Kapitel 47

Tang Ye parla lentement et posément, sans préciser de qui il s'agissait, mais Ju Nian comprit parfaitement. Sans même le regarder, elle perçut le sourire mélancolique sur ses lèvres.

« Je crois que la lune et la pluie existent bel et bien. Simplement, nous choisissons de nous souvenir de choses différentes. Je ne suis pas quelqu’un de pur. J’ai besoin de l’approbation des autres et j’ai peur du regard des autres. Alors, même si cette nuit-là fut remplie de bonheur, je n’ai jamais pu en profiter en toute conscience. Mais lui, c’était différent. Il aimait avec bien plus de courage que moi. »

Après l'avoir entendu terminer son discours, Ju Nian murmura : « Je comprends. Il y a des années, j'avais… un compagnon. Je marchais seule sur une route particulièrement effrayante, mais il ne pouvait pas m'accompagner. Il m'a dit qu'il veillerait sur moi de quelque part, pour que je n'aie pas peur. Et je n'ai vraiment pas eu peur. Plus tard, il m'a avoué qu'il s'était assoupi par inadvertance… J'ai dit : ce n'est rien, dans mon cœur, il a toujours veillé sur moi, toujours veillé… J'y crois, et cela me suffit… »

Tous deux étaient allongés tranquillement sur les sièges inclinés de la vieille voiture, les yeux fermés comme des enfants, tandis que le chant plaintif des insectes leur parvenait au loin.

«

Tu me crois

? Je suis déchirée chaque jour.
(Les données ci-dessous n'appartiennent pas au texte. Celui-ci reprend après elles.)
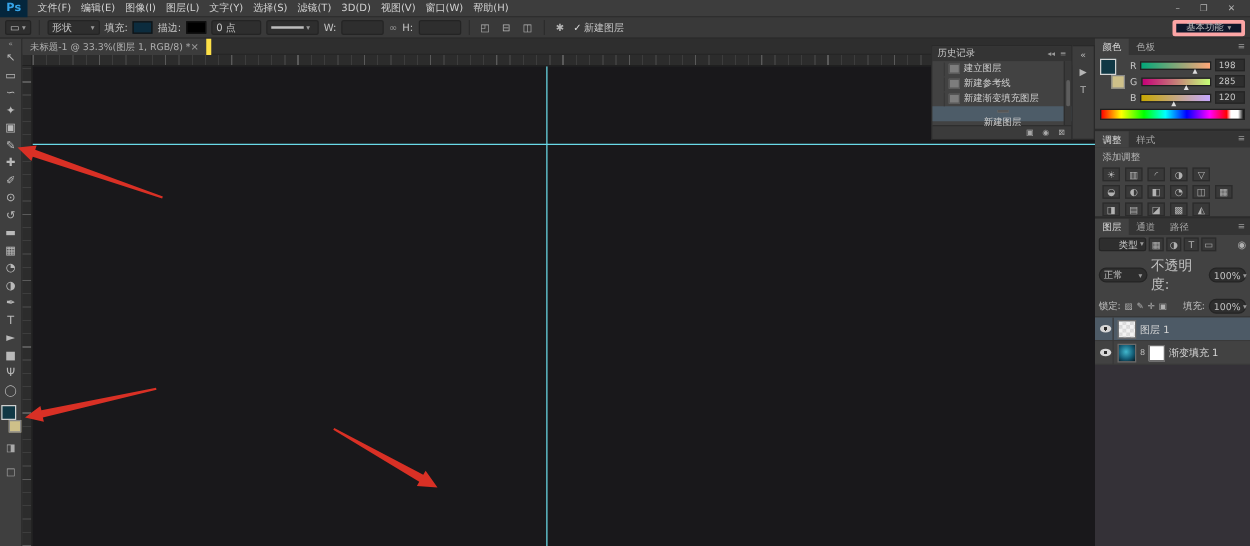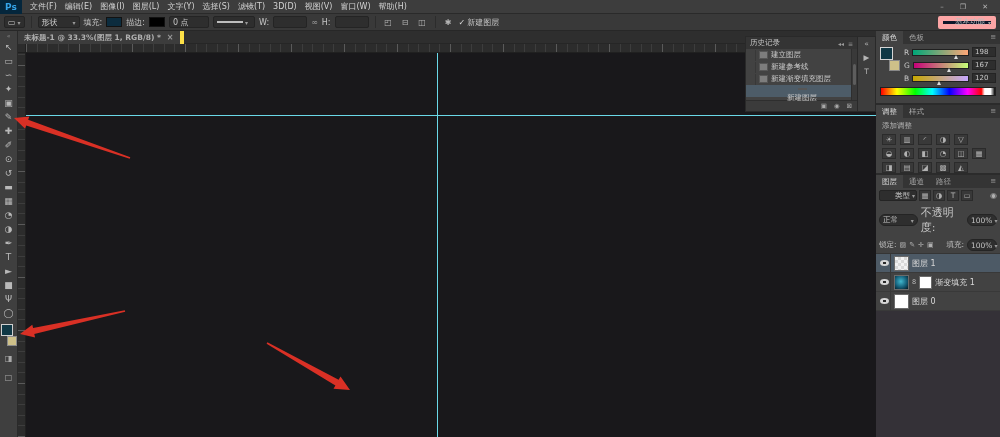"基本功能" .workspace { border: 5px solid #fca5a5 -> 3px solid #fca5a5; justify-content: flex-end -> center }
Reste avec lui, ne t’inquiète pas pour demain, profite du moment présent… Quitte-le, vis une vie normale, marie-toi et aie des enfants. Un bonheur mêlé de peur n’est pas un vrai bonheur, c’est comme une dépendance à l’opium.

»

« Trouver une femme, est-ce suffisant ? » Ju Nian ouvrit les yeux et croisa inopinément le regard de Tang Ye.

Tang Ye rit. « Non, je veux trouver une femme qui partage mes intérêts, qui m'aide à me sevrer de la drogue et avec qui je puisse vraiment vivre ma vie. Je ne veux pas d'un bouclier ; je veux une femme avec qui explorer une autre facette du bonheur. »

«Alors, vous l'avez trouvé ?»

« Peut-être, je ne sais pas. »

Ju Nian laissa échapper un long soupir de soulagement. Son corps semblait flotter sur l'eau, plat et coulant lentement vers le fond.

Certains disent que les gens sont comme des poissons et la vie comme l'eau

: on se laisse porter. Mais à sa surface, les reflets sont d'une clarté trop vive.

Elle a répété ce qu'elle avait déjà dit : « Je suis une femme qui a été en prison. »

Après un long silence, Tang Ye répondit à côté de lui : « Je suis un homme qui a aimé les hommes. »

Chapitre huit : Même si nous nous revoyons, nous risquons de ne pas nous reconnaître.

« Tante, tu n'aimes pas l'oncle Han Shu ? »

"Hmm... ah ?"

Tandis que Ju Nian poussait son chariot parmi l'éblouissante variété de produits sur les étagères du supermarché, elle se creusait la tête pour se rappeler exactement ce qu'elle avait acheté avant de quitter la maison

: du nettoyant pour la cuisine

? Ou un torchon

? Fei Ming, qui la suivait, lança une question sans prévenir, la laissant momentanément stupéfaite et incapable de réagir.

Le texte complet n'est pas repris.